I very much welcome these initiatives by the Government, as they will help to improve the quality of life of the elderly, who have given so much to our society, and that of the most vulnerable in society. It is absolutely right and proper that we help those who are most vulnerable.
I believe that the Government are right to use one index for uprating additional state pensions, public and private pensions and social security benefits, and that the consumer prices index is a more appropriate measure of changes in the cost of living than the retail prices index. The CPI is the headline measure of inflation in Great Britain, forming the target for the Bank of England’s Monetary Policy Committee. The CPI excludes mortgage interest payments, which are not relevant to the majority of pensioners and benefit recipients. In fact, only 7% of pensioners have a mortgage, and working-age benefit recipients can get help with their housing costs. The methodology used to calculate the CPI takes into account the fact that many people tend to trade down to cheaper goods when prices rise; the RPI does not do that. That comprises a significant portion of the gap between the CPI and the RPI. In terms of population coverage, the RPI excludes the significant group of pensioner households who receive 75% or more of their income from the state; the CPI includes them.

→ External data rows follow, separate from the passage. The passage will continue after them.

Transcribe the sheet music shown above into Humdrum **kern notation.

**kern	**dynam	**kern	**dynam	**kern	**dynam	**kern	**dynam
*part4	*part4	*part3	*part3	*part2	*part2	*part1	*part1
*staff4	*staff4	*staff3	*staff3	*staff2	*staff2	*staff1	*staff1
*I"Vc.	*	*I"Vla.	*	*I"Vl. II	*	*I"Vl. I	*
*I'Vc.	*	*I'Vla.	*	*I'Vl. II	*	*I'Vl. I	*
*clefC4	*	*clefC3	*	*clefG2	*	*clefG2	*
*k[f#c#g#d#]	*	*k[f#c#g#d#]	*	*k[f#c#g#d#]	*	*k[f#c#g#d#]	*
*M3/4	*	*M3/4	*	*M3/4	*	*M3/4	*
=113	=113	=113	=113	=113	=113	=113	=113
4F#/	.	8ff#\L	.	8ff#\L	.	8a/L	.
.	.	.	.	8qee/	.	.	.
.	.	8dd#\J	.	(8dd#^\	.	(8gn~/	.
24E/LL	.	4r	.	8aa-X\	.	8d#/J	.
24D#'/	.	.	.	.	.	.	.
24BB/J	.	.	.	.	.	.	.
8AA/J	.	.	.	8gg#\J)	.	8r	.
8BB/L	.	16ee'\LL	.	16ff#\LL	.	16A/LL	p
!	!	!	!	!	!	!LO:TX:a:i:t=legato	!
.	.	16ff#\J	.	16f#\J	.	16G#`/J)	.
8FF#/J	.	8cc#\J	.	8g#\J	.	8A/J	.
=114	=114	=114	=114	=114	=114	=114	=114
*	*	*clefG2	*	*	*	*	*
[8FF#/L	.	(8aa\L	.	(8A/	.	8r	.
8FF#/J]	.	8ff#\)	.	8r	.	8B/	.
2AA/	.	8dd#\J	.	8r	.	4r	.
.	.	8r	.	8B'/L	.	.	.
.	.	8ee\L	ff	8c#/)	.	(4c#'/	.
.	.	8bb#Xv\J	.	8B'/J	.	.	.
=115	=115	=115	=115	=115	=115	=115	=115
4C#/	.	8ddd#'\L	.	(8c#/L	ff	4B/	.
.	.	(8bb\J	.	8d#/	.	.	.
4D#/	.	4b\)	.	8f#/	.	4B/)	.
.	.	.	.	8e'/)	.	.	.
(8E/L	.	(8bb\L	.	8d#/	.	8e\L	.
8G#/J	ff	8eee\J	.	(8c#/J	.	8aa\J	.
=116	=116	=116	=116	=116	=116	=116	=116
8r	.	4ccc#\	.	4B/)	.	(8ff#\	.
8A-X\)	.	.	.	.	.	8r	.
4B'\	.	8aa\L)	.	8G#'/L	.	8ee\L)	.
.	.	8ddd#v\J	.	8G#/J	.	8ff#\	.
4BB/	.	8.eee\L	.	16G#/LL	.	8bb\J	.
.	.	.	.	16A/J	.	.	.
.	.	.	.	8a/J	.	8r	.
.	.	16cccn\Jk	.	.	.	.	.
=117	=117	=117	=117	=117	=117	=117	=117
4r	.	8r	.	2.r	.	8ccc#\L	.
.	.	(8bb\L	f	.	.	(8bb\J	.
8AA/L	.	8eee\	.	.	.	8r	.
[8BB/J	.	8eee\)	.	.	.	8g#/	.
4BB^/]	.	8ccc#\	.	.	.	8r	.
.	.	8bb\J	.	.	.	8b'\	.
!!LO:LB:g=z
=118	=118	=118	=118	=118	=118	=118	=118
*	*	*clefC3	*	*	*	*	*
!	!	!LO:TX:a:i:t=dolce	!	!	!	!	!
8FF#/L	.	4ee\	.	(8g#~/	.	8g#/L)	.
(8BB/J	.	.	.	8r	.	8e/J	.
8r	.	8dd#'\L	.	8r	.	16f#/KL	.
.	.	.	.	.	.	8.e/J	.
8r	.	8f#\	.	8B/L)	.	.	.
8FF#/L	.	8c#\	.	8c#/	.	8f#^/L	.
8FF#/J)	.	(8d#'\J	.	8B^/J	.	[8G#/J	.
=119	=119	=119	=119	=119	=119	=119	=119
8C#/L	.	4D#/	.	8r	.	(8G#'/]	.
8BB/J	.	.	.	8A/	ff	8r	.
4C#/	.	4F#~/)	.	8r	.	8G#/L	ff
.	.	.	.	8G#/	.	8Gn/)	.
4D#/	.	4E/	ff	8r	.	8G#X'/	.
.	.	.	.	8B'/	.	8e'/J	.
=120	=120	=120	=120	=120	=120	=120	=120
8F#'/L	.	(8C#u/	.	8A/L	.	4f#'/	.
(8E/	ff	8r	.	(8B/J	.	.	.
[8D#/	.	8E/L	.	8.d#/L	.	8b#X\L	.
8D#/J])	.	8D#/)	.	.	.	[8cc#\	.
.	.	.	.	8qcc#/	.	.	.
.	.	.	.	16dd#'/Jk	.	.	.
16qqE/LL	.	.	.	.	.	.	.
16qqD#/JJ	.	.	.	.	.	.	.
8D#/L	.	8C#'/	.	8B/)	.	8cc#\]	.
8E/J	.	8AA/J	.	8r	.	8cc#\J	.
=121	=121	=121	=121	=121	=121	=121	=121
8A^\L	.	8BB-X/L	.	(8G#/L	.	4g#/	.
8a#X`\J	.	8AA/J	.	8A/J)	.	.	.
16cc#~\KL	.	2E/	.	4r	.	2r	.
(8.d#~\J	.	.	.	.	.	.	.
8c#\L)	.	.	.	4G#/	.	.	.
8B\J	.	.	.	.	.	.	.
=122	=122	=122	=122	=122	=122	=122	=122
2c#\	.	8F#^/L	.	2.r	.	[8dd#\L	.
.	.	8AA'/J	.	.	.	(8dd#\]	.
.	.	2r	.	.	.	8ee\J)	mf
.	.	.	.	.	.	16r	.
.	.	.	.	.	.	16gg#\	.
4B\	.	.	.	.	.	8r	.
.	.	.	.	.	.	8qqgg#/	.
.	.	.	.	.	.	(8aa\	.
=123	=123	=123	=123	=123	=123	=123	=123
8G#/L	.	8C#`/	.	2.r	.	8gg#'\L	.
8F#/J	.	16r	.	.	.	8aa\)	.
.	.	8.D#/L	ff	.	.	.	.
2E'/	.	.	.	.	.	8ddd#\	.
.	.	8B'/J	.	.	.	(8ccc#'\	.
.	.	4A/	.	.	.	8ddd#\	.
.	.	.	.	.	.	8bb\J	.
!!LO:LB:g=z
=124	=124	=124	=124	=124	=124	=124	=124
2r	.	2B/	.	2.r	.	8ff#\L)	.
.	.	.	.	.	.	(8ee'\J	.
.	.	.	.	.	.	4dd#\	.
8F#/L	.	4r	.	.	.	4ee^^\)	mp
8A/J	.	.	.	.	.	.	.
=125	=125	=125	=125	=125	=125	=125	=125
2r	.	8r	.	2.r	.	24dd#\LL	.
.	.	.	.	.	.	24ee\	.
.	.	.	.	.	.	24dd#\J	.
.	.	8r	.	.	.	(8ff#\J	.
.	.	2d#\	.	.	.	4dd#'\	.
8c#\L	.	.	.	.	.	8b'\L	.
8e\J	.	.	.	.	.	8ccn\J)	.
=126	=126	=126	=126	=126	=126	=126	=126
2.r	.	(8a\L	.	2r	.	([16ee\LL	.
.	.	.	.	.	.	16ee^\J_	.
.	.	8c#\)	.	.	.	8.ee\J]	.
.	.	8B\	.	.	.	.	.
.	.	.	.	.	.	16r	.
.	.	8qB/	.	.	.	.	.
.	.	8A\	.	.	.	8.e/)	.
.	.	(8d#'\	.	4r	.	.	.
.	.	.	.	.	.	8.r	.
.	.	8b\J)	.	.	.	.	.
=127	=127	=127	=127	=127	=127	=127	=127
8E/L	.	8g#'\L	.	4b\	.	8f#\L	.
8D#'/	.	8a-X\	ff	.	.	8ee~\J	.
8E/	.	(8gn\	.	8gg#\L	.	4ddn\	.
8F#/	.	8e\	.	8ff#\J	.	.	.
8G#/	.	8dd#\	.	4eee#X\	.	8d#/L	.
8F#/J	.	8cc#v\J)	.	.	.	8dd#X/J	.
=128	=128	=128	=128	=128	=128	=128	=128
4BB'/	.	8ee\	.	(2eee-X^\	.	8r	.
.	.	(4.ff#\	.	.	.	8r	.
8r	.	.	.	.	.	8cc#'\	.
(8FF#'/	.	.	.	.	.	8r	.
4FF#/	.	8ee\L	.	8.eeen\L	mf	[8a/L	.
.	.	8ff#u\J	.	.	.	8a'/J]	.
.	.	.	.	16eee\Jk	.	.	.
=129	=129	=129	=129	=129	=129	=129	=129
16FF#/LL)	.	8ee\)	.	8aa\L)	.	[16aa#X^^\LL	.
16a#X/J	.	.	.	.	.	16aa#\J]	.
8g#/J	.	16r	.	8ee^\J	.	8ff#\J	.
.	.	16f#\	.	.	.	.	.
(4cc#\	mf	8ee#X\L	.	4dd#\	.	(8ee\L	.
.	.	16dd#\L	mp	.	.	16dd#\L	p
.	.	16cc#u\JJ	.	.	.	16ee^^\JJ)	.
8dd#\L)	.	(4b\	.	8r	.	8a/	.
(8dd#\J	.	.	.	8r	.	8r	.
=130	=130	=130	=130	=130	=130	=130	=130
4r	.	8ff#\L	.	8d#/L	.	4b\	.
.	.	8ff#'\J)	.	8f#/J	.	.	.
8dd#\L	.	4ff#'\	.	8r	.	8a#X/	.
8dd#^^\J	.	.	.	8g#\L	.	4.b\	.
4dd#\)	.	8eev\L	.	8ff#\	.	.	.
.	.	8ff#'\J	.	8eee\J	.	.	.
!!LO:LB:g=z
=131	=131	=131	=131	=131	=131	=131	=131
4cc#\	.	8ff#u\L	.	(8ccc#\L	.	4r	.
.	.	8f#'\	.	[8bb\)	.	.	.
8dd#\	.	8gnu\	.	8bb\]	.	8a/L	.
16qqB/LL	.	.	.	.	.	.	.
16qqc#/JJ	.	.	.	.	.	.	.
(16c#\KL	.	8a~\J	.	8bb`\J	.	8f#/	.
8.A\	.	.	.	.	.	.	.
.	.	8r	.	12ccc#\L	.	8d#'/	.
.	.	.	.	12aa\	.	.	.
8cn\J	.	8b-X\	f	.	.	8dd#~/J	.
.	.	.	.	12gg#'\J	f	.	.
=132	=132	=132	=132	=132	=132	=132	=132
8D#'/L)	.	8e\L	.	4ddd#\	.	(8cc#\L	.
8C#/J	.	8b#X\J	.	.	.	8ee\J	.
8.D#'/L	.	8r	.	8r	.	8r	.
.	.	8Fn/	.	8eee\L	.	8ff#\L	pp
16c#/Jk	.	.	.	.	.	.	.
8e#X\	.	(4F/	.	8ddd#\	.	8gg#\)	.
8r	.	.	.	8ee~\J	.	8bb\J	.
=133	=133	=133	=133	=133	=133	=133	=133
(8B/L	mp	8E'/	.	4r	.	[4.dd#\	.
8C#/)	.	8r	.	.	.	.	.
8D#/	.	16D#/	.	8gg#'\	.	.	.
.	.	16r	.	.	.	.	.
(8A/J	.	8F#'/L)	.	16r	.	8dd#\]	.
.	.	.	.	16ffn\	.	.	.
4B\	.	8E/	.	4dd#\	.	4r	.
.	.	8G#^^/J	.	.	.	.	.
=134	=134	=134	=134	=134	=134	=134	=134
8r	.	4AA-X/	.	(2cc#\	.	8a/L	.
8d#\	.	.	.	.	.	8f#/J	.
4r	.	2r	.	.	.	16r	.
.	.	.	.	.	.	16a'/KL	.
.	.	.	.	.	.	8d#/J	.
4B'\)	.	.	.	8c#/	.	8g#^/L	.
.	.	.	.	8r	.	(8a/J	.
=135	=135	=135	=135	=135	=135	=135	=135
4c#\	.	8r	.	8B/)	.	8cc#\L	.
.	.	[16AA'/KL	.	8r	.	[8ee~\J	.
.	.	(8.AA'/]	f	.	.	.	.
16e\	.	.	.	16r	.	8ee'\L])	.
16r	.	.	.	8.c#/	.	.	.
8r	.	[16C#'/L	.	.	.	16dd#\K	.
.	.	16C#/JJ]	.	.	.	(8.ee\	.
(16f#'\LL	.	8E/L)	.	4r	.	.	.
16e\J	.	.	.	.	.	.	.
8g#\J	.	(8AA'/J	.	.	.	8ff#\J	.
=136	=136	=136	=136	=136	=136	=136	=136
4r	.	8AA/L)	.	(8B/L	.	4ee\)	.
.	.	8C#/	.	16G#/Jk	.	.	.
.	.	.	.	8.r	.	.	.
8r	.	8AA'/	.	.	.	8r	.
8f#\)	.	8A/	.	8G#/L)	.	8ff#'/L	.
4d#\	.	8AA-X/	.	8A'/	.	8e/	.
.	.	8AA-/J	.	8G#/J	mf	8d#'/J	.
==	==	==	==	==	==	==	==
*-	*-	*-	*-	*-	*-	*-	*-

The intention of indexing benefits and pensions is to protect their purchasing power, not to give the highest increase possible. Increases in line with growth in the CPI maintain benefit and pension value and put the system on a more sustainable footing, allowing the Government to focus help where it is needed most.
If the change to the CPI is such a good move, why are the Government running scared of using it as part of the triple lock for the basic state pension this year and picking another figure out of the air in order, presumably, to make pensioners feel better about what is happening?
The hon. Lady raises an interesting point, which I think was dealt with by the Minister. She refers to pensioners getting the right deal from the triple lock. It is important that we listen to what people in the third sector, not only politicians, say about how this will affect people. I have here a quote from Age UK’s charity director, Michelle Mitchell:
“We are delighted the Government is introducing a ‘triple guarantee’ to raise the basic state pension from April, and also a matching increase for Pension Credit which will help the poorest in later life.”
I take my hon. Friend’s point entirely. Does he agree that one of the profound advantages of the triple lock is that we will not have the deplorable situation of a few years ago under the previous Government, when pensions were uprated by 50p? There are real advantages to the triple lock: it means that people can be sure that they will have a decent minimum rise.
The hon. Gentleman raises a good and pertinent point. He said 50p, but to be fair to the Opposition, I think that it was 75p. Even so, it was totally unacceptable. If we link that to other things that happened to pensioners and the elderly—for example, the closure of so many post offices that were a lifeline for them—it is clear that the overall package under the previous Government was completely unacceptable. This measure goes a long way towards improving their quality of life.
It is estimated that the average person retiring on a full basic state pension in 2011 will receive £15,000 more in basic state pension income, and that can only be a good thing. In the light of what I have described, it is absolutely right and proper. I fully support the move to the CPI and the wider package that the Government are putting forward.
Looking at the time and applying the principle that brevity is a virtue, not a vice, I will end my remarks.